The effects, when they do occur, appear to come on within minutes of inhalation and fade relatively quickly. There is no well-documented timeline in clinical literature, but anecdotal reports consistently describe the experience as brief, lasting roughly 15 to 30 minutes at most. For many people, the dominant experience is not a high but the side effects: headaches, vomiting, and a general feeling of being sick.
Why It Doesn’t Affect You Like a Cat
Cats go wild around catnip because a compound in the plant called nepetalactone triggers a specific response in their scent-processing system. It essentially mimics feel-good chemicals in the feline brain, producing that characteristic rolling, rubbing, and zoning-out behavior. Human brains don’t have this same wiring. Nepetalactone doesn’t bind to your receptors the same way, which is why the effects are so dramatically different between species. You’re not going to roll around on the floor in ecstasy.
There is some evidence that catnip can depress the central nervous system in humans when consumed in large amounts. A case report published in a medical journal documented a toddler who showed significant drowsiness after eating a large quantity of catnip, suggesting that the plant does have some sedative potential. But eating and smoking deliver compounds differently, and the amounts most people smoke are far smaller than what would be needed to produce strong sedation.
Side Effects and Safety Concerns
The most commonly reported side effects of smoking catnip are headaches, nausea, and vomiting. These can hit even with small amounts, and for some people, they’re the only noticeable effect. The experience of feeling generally ill is common enough that WebMD classifies inhaled catnip as “possibly unsafe.”
From a toxicity standpoint, catnip oil itself has a relatively low acute danger. Safety testing conducted on catnip oil for use as an insect repellent found that the acute inhalation toxicity threshold was extremely high, well above anything you’d encounter from smoking a bowl or rolling a joint’s worth of dried leaves. You’re unlikely to poison yourself. But “not acutely toxic” is not the same as “safe to smoke.” Burning any plant material and inhaling the smoke introduces tar, carbon monoxide, and other combustion byproducts into your lungs, which carry their own health risks regardless of what plant you’re smoking.
If you take any medications that cause drowsiness, such as sleep aids or anti-anxiety drugs, catnip’s mild sedative properties could stack on top of those effects in unpredictable ways.
The History Behind Smoking Catnip
This isn’t a new idea. Catnip has been used in herbal medicine since at least the 1700s, when it appeared in the General Irish Herbal as an ingredient in teas. In Appalachian folk medicine, catnip tea was a go-to remedy for stomach problems, anxiety, hives, and colds. The dried leaves were also smoked historically to treat respiratory ailments, which is somewhat ironic given that inhaling smoke generally makes respiratory problems worse.
Smoking catnip for recreational purposes peaked during the 1960s, when it was reportedly used for its euphoric effects alongside the broader counterculture interest in herbal psychoactives. It never gained lasting popularity, largely because the effects were too mild and inconsistent to compete with other substances available at the time. That pattern has repeated itself online, where curiosity drives people to try it and most walk away underwhelmed.
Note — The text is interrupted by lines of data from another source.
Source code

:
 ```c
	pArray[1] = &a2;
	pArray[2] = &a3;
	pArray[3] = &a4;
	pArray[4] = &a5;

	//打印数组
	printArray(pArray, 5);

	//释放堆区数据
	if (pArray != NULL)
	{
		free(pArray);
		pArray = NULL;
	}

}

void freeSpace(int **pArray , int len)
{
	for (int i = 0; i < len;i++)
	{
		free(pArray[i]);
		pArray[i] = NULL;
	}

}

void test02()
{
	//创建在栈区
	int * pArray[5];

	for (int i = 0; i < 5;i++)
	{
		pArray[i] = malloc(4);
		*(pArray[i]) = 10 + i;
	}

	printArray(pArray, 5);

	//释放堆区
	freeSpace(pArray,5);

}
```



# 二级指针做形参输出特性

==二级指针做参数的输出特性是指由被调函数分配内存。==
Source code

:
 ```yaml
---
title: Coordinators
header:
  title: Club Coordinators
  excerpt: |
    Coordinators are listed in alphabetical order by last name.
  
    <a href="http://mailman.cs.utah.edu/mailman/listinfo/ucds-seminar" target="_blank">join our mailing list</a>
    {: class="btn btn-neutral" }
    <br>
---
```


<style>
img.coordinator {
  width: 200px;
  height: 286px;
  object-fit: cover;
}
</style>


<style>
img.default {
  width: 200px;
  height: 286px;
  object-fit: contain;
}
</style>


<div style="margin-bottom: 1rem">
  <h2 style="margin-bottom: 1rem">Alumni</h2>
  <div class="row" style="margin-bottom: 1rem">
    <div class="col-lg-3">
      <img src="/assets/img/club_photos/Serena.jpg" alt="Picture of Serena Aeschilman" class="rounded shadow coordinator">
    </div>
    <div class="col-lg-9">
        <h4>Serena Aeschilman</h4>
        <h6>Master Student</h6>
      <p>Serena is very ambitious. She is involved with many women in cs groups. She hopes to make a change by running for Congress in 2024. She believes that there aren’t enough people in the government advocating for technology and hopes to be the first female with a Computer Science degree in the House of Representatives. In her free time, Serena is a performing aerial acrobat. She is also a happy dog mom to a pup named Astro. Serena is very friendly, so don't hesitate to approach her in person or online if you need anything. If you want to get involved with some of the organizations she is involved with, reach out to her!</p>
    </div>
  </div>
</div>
What You’re Likely to Experience
If you smoke a small amount of dried catnip, the most likely outcome is one of three scenarios: you feel almost nothing, you feel a faint pleasant relaxation for a few minutes, or you get a headache and feel nauseated. The “high” that some people chase is real but extremely mild, inconsistent from person to person, and generally not worth the discomfort that often comes with it. It’s not addictive, it won’t cause hallucinations, and it won’t produce anything close to the intensity of cannabis or other recreational substances it sometimes gets compared to.